● **TEXT BLOCK**:
* * * * * * * * *
Reframing Urban Ecologies

by Francesco Vergani

Reframing Urban Ecologies. Plant Agency and More-than-Human Perspectives in Co-designing Public Spaces investigates the emerging intersection of design, plant intelligence, and multispecies coexistence, focusing on the role of plants as active agents in the design of urban public spaces and on the relationships that develop between humans and plant organisms within urban ecosystems.

The Relational Atlas framework composed by: 1) Agents (the ring outside with the spectrum between biotic, abiotic and artificial); 2) Inibitors and enablers; 3) Strategies; 4) Phenomena; 5) Relational space.

Building on recent developments in plant neurobiology and integrating them with perspectives from design theory, the volume challenges the deeply rooted conception of plants as “passive” or merely ornamental elements, proposing instead that they be understood as active and intentional agents capable of interacting with and influencing designed systems.

Through a dialogue with more-than-human design and multispecies design approaches, the book highlights the importance of recognizing and cultivating interspecies relationships as a fundamental condition for imagining, designing, and shaping urban spaces that are more inclusive, ecologically aware, and capable of accommodating the plurality of life forms that inhabit them.

Plant stressors identified while walking in New York City (USA).

At the core of this work is the Relational Atlas, a design framework that decentrers the human subject and redefines the space of design as a relational space, where the shared interests of human and non-human agents converge within specific spatial and temporal nodes.

Rooted in the field of Critical Plant Studies, the framework informs participatory design practices that challenge anthropocentric paradigms, highlighting the complex and often ambiguous role of plants within urban ecosystems. In doing so, it provides both conceptual and operational tools for envisioning new forms of urban ecology grounded in interdependence and multispecies coexistence.

Reframing Urban Ecologies is available in Springer Nature's open access catalogue, as part of the serie SpringerBriefs in Applied Sciences and Technology.
* * * * * * * * *
● **PROVIDED RECORDS**:
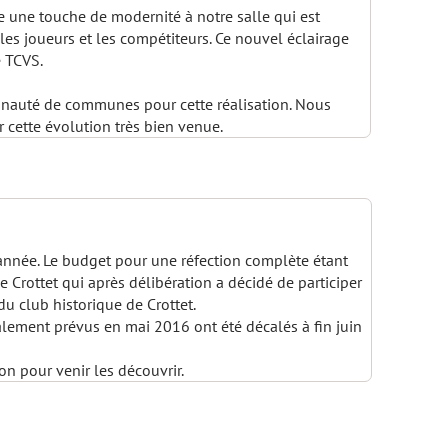
e une touche de modernité à notre salle qui est
 les joueurs et les compétiteurs. Ce nouvel éclairage
e TCVS.
auté de communes pour cette réalisation. Nous
r cette évolution très bien venue.
 année. Le budget pour une réfection complète étant
de Crottet qui après délibération a décidé de participer
u club historique de Crottet.
ialement prévus en mai 2016 ont été décalés à fin juin
on pour venir les découvrir.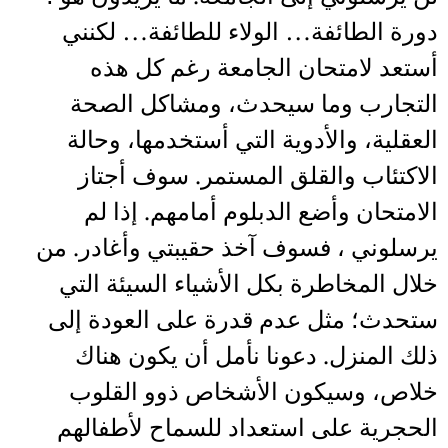
دورة الطائفة… الولاء للطائفة… لكنني
أستعد لامتحان الجامعة رغم كل هذه
التجارب وما سيحدث، ومشاكل الصحة
العقلية، والأدوية التي أستخدمها، وحالة
الاكتئاب والقلق المستمر. سوف أجتاز
الامتحان وأضع الدبلوم أمامهم. إذا لم
يرسلوني ، فسوف آخذ حقيبتي وأغادر. من
خلال المخاطرة بكل الأشياء السيئة التي
ستحدث؛ مثل عدم قدرة على العودة إلى
ذلك المنزل. دعونا نأمل أن يكون هناك
خلاص، وسيكون الأشخاص ذوو القلوب
الحجرية على استعداد للسماح لأطفالهم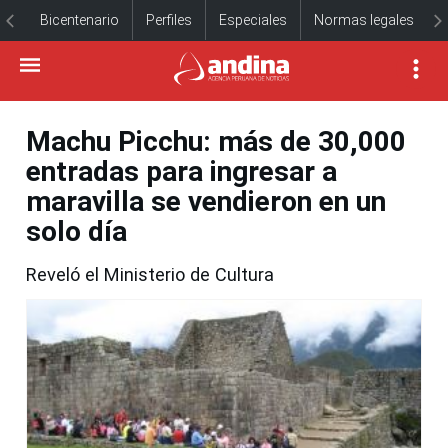
Bicentenario
Perfiles
Especiales
Normas legales
Machu Picchu: más de 30,000
entradas para ingresar a
maravilla se vendieron en un
solo día
Reveló el Ministerio de Cultura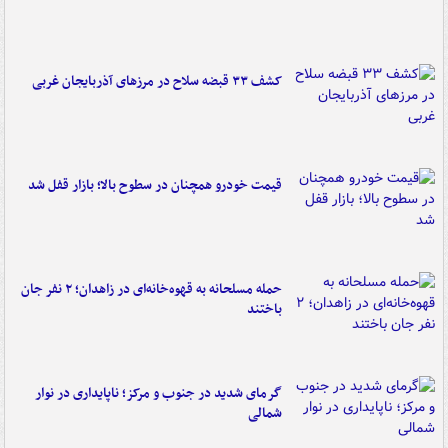
کشف ۳۳ قبضه سلاح در مرزهای آذربایجان غربی
قیمت خودرو همچنان در سطوح بالا؛ بازار قفل شد
حمله مسلحانه به قهوه‌خانه‌ای در زاهدان؛ ۲ نفر جان
باختند
گرمای شدید در جنوب و مرکز؛ ناپایداری در نوار
شمالی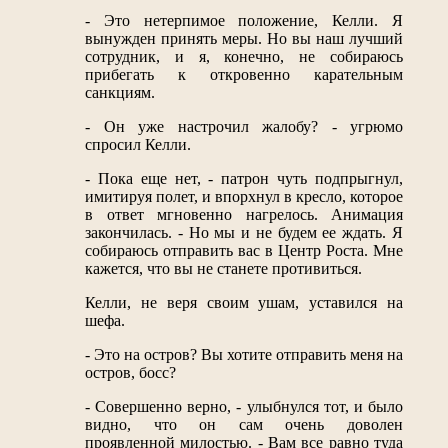
- Это нетерпимое положение, Келли. Я
вынужден принять меры. Но вы наш лучший
сотрудник, и я, конечно, не собираюсь
прибегать к откровенно карательным
санкциям.
- Он уже настрочил жалобу? - угрюмо
спросил Келли.
- Пока еще нет, - патрон чуть подпрыгнул,
имитируя полет, и впорхнул в кресло, которое
в ответ мгновенно нагрелось. Анимация
закончилась. - Но мы и не будем ее ждать. Я
собираюсь отправить вас в Центр Роста. Мне
кажется, что вы не станете противиться.
Келли, не веря своим ушам, уставился на
шефа.
- Это на остров? Вы хотите отправить меня на
остров, босс?
- Совершенно верно, - улыбнулся тот, и было
видно, что он сам очень доволен
проявленной милостью. - Вам все равно туда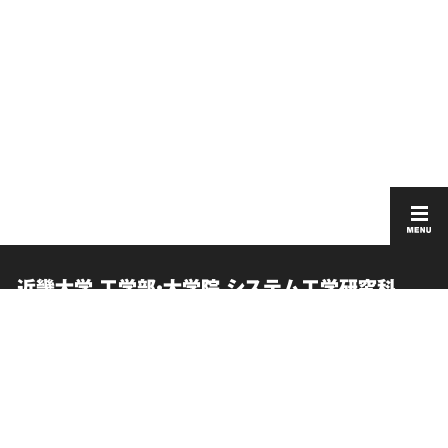
近畿大学 工学部・大学院 システム工学研究科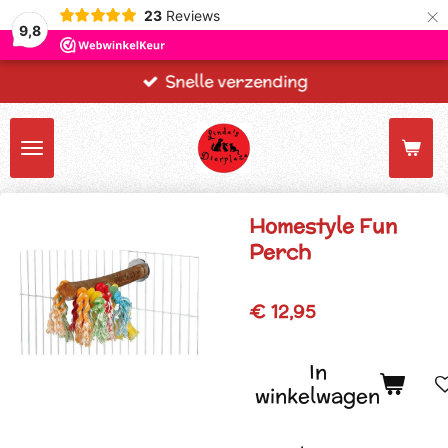
×
23
Reviews
9,8
Snelle verzending
Homestyle Fun
Perch
€ 12,95
In
winkelwagen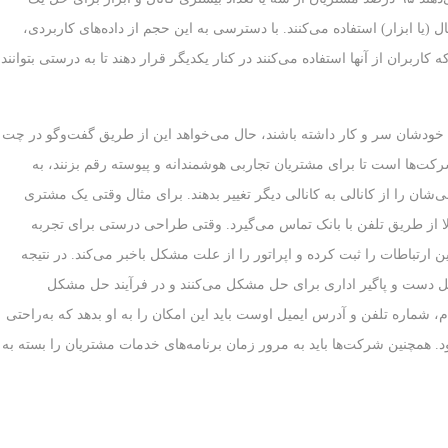
د و ۸۲ درصد آنها از پنج کانال (یا ابزار) استفاده می‌کنند. با دسترسی به این حجم از داده‌های کاربردی،
کاربران از آنها استفاده می‌کنند در کنار یکدیگر قرار دهند تا به درستی بتوانند
ه خودشان سر و کار داشته باشند، حال می‌خواهد این از طریق گفت‌وگو در چت
شرکت‌ها است تا برای مشتریان تجاربی هوشمندانه و پیوسته رقم بزنند، به
ی‌شان را از کانالی به کانالی دیگر تغییر بدهند. برای مثال وقتی یک مشتری
الا از طریق تلفن با بانک تماس می‌گیرد. وقتی طراحی درستی برای تجربه
رتباطات را ثبت کرده و اپراتور را از علت مشکل باخبر می‌کند. در نتیجه
دست و پاگیر اداری برای حل مشکل می‌کنند و در فرآیند حل مشکل
م، شماره تلفن و آدرس ایمیل اوست باید این امکان را به او بدهد که به‌راحتی
. همچنین شرکت‌ها باید به مرور زمان برنامه‌های خدمات مشتریان را بسته به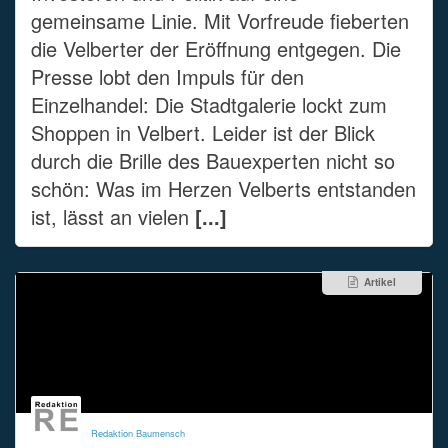
gemeinsame Linie. Mit Vorfreude fieberten
die Velberter der Eröffnung entgegen. Die
Presse lobt den Impuls für den
Einzelhandel: Die Stadtgalerie lockt zum
Shoppen in Velbert. Leider ist der Blick
durch die Brille des Bauexperten nicht so
schön: Was im Herzen Velberts entstanden
ist, lässt an vielen
[...]
Artikel
Redaktion Baumensch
* * * * * * * * *
● **ACTION ITEM**:
Answer these questions using the description of Reframing Urban Ecologies.
(a) In what field is the Relational Atlas framework rooted?
(b) In which series is the volume published?
(c) In what city were plant stressors identified while walking?

● **THE COMPLETED TASK**:
(a) Critical Plant Studies
(b) SpringerBriefs in Applied Sciences and Technology
(c) New York City (USA)